Life – live your reality
Intro: Taking place after Rory's graduation. Rory has been on the Obama campaign for a few months, it is Christmas time, but she has to stay on the campaign to cover Obama's Christmas and New Year speeches. Rory tries to stay in contact with her family and friends, like Paris, Jess, Lane, etc. through e-mails, but hasn't heard from Logan since her graduation.
Chicago, December, 20Th, 6 am
The ringing of her phone awakes Rory from her pleasant dreams, dreams about Christmas in Stars Hollow and at her grandparent's house, with her family Lorelai, Christopher, Gigi, Luke, April and of course her future-step-cousin Jess.
She answers the phone "Rory Gilmore speaking" – "This is the front desk you requested a wake up call in the morning." After thanking the receptionist she slowly gets up, starts the coffee maker before entering the bathroom, happy to be without a roommate during the holiday-season.

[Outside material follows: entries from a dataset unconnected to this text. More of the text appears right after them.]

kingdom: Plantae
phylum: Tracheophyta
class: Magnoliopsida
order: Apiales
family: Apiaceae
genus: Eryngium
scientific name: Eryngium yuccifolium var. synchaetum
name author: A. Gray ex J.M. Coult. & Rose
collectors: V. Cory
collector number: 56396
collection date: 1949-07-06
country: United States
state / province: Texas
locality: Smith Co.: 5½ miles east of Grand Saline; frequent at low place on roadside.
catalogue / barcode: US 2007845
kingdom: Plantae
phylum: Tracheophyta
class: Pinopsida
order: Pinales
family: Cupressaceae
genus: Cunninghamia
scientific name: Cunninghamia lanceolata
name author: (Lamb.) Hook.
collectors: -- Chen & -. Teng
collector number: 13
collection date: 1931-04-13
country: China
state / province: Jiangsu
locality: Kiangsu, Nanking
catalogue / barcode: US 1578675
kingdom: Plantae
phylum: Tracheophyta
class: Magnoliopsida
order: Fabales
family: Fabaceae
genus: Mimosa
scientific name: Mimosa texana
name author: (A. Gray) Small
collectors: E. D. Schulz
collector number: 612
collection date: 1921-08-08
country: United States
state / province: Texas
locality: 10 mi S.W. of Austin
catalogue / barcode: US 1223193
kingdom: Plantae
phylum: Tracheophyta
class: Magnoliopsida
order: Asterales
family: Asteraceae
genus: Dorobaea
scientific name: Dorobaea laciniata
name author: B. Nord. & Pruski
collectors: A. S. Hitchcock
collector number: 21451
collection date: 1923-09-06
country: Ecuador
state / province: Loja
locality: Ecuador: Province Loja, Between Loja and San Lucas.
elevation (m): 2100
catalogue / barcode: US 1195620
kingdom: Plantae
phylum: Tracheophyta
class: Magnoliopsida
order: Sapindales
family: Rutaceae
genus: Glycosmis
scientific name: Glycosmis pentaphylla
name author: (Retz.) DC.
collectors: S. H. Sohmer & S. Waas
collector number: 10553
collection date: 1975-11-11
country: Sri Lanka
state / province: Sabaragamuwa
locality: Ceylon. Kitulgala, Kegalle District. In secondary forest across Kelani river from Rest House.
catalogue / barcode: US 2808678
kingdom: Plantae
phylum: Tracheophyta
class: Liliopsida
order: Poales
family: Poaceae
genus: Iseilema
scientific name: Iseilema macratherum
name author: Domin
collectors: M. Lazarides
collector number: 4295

Finally presentable she leaves the room, a cup of coffee in the right hand, her laptop bag in the other and makes her way in the cold, snowy, windy reality, often called Chicago. Knowing it would be useless to get a taxi she steers towards the next train station.
Sitting in the wagon, looking outside, watching the scenery flash by, she starts thinking, not without getting a little bit melancholic.
What would have been if I had said yes, I wouldn't be alone right now, not having to celebrate Christmas alone in a shabby motel room. They might even have been happy; at least there would have been somebody, who loved her. Did they love each other or did they love the theory of being a perfect couple, the complete opposite to their parents' relationships. Would I have been able to stand the possibility of being a stay-at-home-mum, would I have been able to keep him close to me, prevent him from having affairs?
God, why am I thinking about such stuff right now, why can't I let go, why, why, why?
Oh, that's my station; I have to hurry to get to Obama's speech in the ballroom of the Public Chicago hotel. What a wonderful hotel, I would love to stay here, or to just take a look around, but I am already late.
I am one of the last reporter to enter the conference room, in the beginning of the tour I thought it would be the opportunity of my life, but right now I just want something different, something exciting, I don't even know how to describe what I need and want.
During my musings Obama has finished his speech, I take a look at my notepad just to realise that I have taken notes as usual, enough to write an article for Hugo's online magazine.
All around me my fellow reporters are chatting and making plans, suddenly Scott is in front of me and we start leaving the conference room together. Scott and I have been hanging out sometimes in the last months, not quite dating because I am not ready for something like this, even if I am sure Scott wants a lot more than friendship. I see it in the way he stares at me.
"Hi Ror, you wanna grab a bite and eat it down at the river?" "Sorry, but I have to finish my article first and then I just want to relax with a book." "Come on Ror, you can't keep me at arms length forever, I have been the good and nice guy, but I want you and I sure I have invested enough to justify this whish." "I never promised you anything, I didn't want to lead you on, but I told you from the beginning that I don't want anything else than friendship, I am sorry. Have a good day."
I am turning towards the exit, then I feel fingers closing tightly around my wrists, I turn around with anger in my eyes.